That strategy is particularly useful for campaigns to galvanize voters, said Democratic strategist Chris Lehane, as party faithful see the brothers as an intractable force opposed to their most important policy goals.

“They gin up the base — especially from voters who tend to be lower performing in non-presidential years — such as those under 30 where climate is their number one issue and the Koch’s are viewed as seeking for their own economic self-interest to block efforts to address climate,” he said.

Multiple Democratic operatives confirmed invoking the Kochs in fundraising pitches can be a big money draw. 

Justin Barasky, the Democratic Senatorial Campaign Committee’s spokesman, wrote in a Thursday memo that Republican candidates in races where AFP is spending will be “held accountable” for policies pushed by the group.

“The Koch brothers are spending millions every month to buy themselves a U.S. Senate that is beholden to their agenda and hurts the middle class. As the Kochs continue to spend millions on false and misleading attack ads, Republicans Senate candidates will have to answer for the Kochs’ words and deeds,” Barasky said. 

Democrats in difficult races have worked to individually tie Republican candidates to AFP’s positions on issues, much like Democrats have tied Republican candidates to what they characterize as negative outcomes of Rep. Paul Ryan’s (R-Wis.) budget proposal.

In North Carolina, Democratic Sen. Kay Hagan has been the target of more money spent by the Koch-backed Americans for Prosperity than any other Democrat this cycle, a cool $8 million and counting.

But Hagan’s campaign has hit back, charging that the millions spent by AFP is payback from the group for State House Speaker Thom Tillis’ allegiance to their agenda. Tillis is the leading GOP contender to face Hagan. 

“In Raleigh, Tillis has shown his allegiance to AFP’s dangerous for North Carolina, special interest agenda, and now they are returning the favor by trying to buy him a U.S. Senate seat,” wrote Hagan communications director Sadie Weiner in a memo issued by the campaign. 

Weiner points to praise AFP heaped on the North Carolina legislature after it passed a number of laws that Democrats say resulted in cuts to education and other programs, and after it opposed the implementation of ObamaCare, all while Tillis was speaker.

“It’s the new post-Citizens United quid pro quo – Tillis passes their agenda, they run ads to prop up his candidacy.”

In Louisiana, where AFP has spent more than $3 million, the state’s Democratic Party Executive Director Stephen Handwerk pointed to what he characterized as AFP’s “anti-Louisiana agenda,” and knocked the group for “almost single-handedly waging an anti-[Sen. Mary] Landrieu campaign” in the state. 

“After advocating devastating cuts to Social Security and Medicare, and then trying to ram through Bobby Jindal’s disastrous tax plan, now the Koch brothers and AFP are trying to kill the bipartisan flood insurance reform bill that passed the Senate last week,” he said.

◇ ◇ ◇ ◇ ◇ ◇ ◇

### Brief
Please answer from the article on Democrats and the Koch brothers: how much has Americans for Prosperity spent targeting Sen. Kay Hagan in North Carolina?

### Data extract
◇ ◇ ◇ ◇ ◇ ◇ ◇

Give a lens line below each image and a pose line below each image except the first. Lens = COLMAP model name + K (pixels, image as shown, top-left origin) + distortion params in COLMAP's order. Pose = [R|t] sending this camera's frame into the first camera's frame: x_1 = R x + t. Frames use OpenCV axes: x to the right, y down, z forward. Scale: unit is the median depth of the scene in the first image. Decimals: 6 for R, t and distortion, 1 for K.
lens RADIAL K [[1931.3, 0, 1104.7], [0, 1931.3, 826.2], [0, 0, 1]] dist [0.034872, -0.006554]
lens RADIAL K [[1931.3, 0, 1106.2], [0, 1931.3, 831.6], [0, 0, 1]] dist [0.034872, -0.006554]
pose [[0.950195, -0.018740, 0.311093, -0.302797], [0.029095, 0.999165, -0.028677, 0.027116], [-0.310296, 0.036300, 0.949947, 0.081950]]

◇ ◇ ◇ ◇ ◇ ◇ ◇

### Exercise answer
$8 million and counting